The criminal case also raises fears among investors of a bruising confrontation between politicians and businessmen in the run-up to parliamentary elections in December.
Mr Khodorkovsky is charged with offences including defrauding the state out of $1bn.
The allegations relate to mass privatisations in the 1990s in which valuable state assets were handed to powerful businessmen in exchange for political favours.
Any indication that the murky deals of that era will be fully investigated could strike panic into Russia's business community.
Nerves in Moscow were felt in Turkey, a country with considerable with Russia, where the lira fell to a five-month low.
Uncertainty about Russia was also seen to weigh on the euro, the European single currency, which fell against the dollar and yen in early trading.
"The arrest is disgusting news for the market. I don't exclude that we are going to fall deeper," said Andrei Kukk, head of trading at
But analysts are cautious about the long-term implications of the Yukos case.

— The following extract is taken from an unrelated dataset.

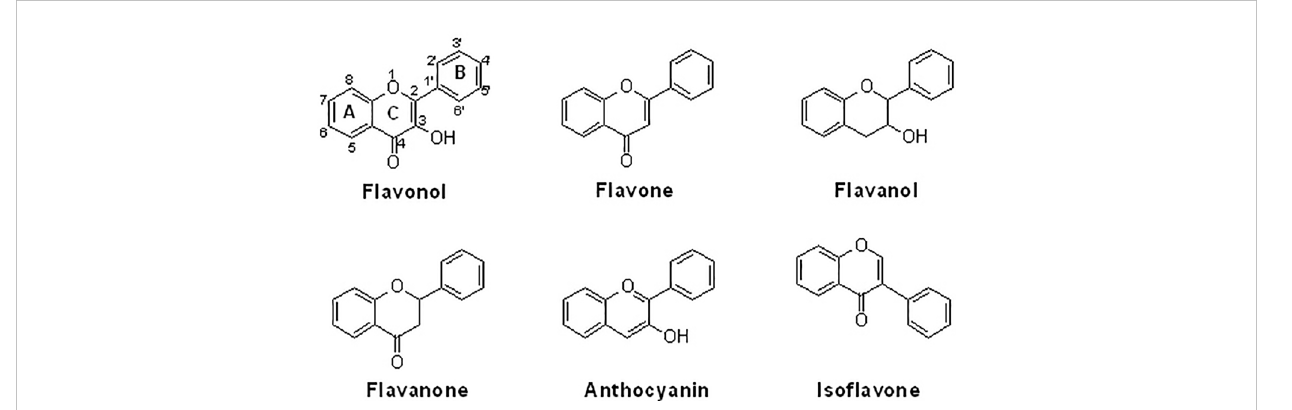
FIGURE 1 The chemical structures of six sub-groups of fl avonoids. Natural fl avonoids can be divided into fl avonol, fl avone, fl avanol, fl avanone, anthocyanin, and iso fl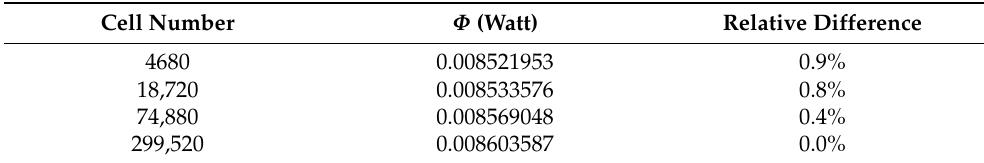
Table 1. Mesh sensitive study for the simulation of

Russia's capital markets still play a relatively minor role in overall economic performance and investor confidence has generally been climbing in recent months.
"I don't think we'll see any repeat of the financial crisis of 1998 as we've seen some people talking about," Stephen O'Sullivan, oil and gas analyst at United Financial Group in Moscow told the BBC's Today programme.
"That's far too extreme. Russia's macroeconomic fundamentals and government macro policy are far better than in 1998."
But Yukos is seen as a pioneer in changing the image of Russian companies abroad, introducing corporate governance codes and appointing high-profile foreign directors.
Mr Khodorkovsky is more politically active than many other so-called business "oligarchs" and so a more obvious rival to the Kremlin.
"It is a serious dent in the good investor friendly image that Russia has managed to create over the last few years," said Mr O'Sullivan.
The Yukos case has also raised questions about investment in Russia's energy market.
Both ChevronTexaco and ExxonMobil are negotiating with YukosSibneft, the company emerging from Yukos's takeover last year of fellow oil giant Sibneft, for a sizable stake, which could help further develop Russia's huge oil reserves.
Those talks are now likely to be on hold until the crisis is resolved.